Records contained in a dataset
——
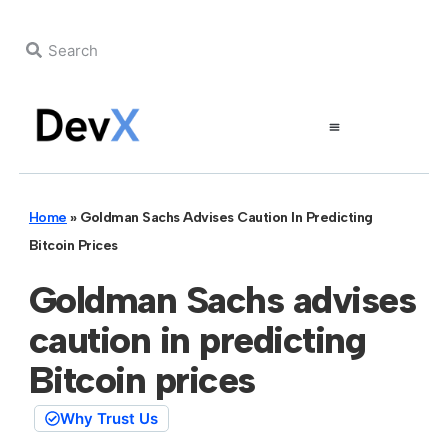
Home
»
Goldman Sachs Advises Caution In Predicting
Bitcoin Prices
Goldman Sachs advises
caution in predicting
Bitcoin prices
Why Trust Us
——
**Exercise**
Copy the data word for word. Pictures do not go in the copy.

**Response box**
Home
»
Goldman Sachs Advises Caution In Predicting
Bitcoin Prices
Goldman Sachs advises
caution in predicting
Bitcoin prices
Why Trust Us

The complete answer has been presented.